Bank Group Seeks to Curb Forex Speculation

February 23, 2001 ( - In response to financial crises over the past few years, a group of international banks has issued "best practice" guidelines, hoping they will reduce the negative effects of speculative currency trading.

But the group also admitted that further international crises could not be prevented by adopting guidelines alone.

The guidelines were endorsed by bodies responsible for foreign exchange market standards in London, New York, Tokyo, Singapore and Hong Kong.

But participants who helped draw up the guidelines, said the banks were often not responsible for the speculative excesses since many codes of conduct were already in place in internal bank practices. Rather, they said that leveraged funds often caused the currency runs and they were not a party to creating the guidelines.

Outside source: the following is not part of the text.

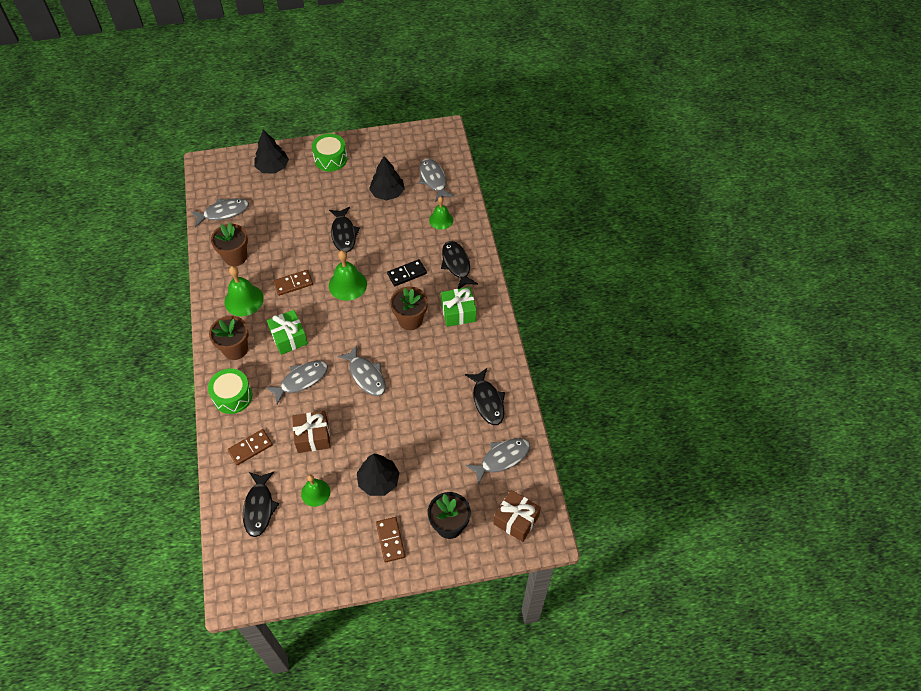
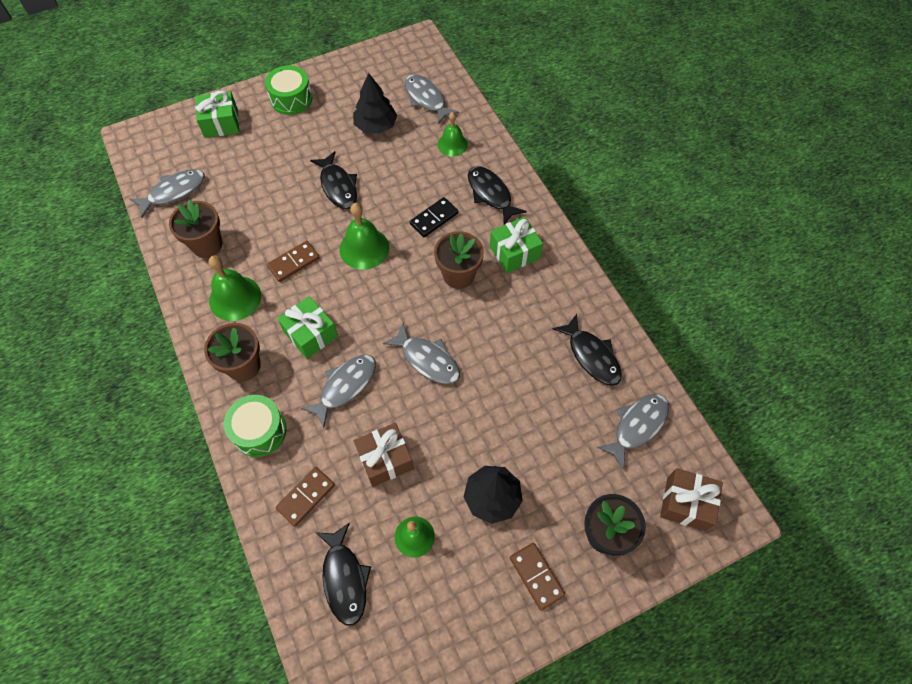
camera: 15 degrees left, 5 degrees up
(272, 167) = (221, 123): black tree -> green gift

The standards were drawn up in response to a recommendation by the Financial Stability Forum’s (FSF) 40-member working group on highly leveraged institutions.

FX Best Practices

Among the eight  foreign exchange best practices trading principles that were created were the following:

  • FX managers should be cautious when executing orders in volatile markets
  • Regarding stop/loss orders, foreign exchange managers should communicate frequently with customers on market developments, especially regarding individual trigger levels
  • Caution should be taken that customers’ interests are not exploited when financial intermediaries trade for their own account
  • Institutions should be attentive at all times to ensure the independence and integrity of any market-related research that they publish.

The FSF member banks are: ANZ Bank, Barclays, DBS, HSBC, Societe Generale, Banamex, JP Morgan Chase, Deutsche Bank, Morgan Stanley, Standard Bank of South Africa, Bank of Tokyo-Mitsubishi, Citibank, Goldman Sachs, Nomura Securities, Standard Chartered and UBS Warburg.